Your task:
Go through the entries and copy each one exactly. Leave none out.

Input records:
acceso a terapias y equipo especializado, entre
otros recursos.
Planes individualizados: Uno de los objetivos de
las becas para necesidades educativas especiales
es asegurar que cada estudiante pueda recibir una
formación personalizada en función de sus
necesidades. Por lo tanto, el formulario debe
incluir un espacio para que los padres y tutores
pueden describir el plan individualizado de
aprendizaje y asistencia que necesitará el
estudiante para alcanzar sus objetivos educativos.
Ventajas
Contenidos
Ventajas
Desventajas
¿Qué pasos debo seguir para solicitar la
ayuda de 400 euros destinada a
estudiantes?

Output:
acceso a terapias y equipo especializado, entre
otros recursos.
Planes individualizados: Uno de los objetivos de
las becas para necesidades educativas especiales
es asegurar que cada estudiante pueda recibir una
formación personalizada en función de sus
necesidades. Por lo tanto, el formulario debe
incluir un espacio para que los padres y tutores
pueden describir el plan individualizado de
aprendizaje y asistencia que necesitará el
estudiante para alcanzar sus objetivos educativos.
Ventajas
Contenidos
Ventajas
Desventajas
¿Qué pasos debo seguir para solicitar la
ayuda de 400 euros destinada a
estudiantes?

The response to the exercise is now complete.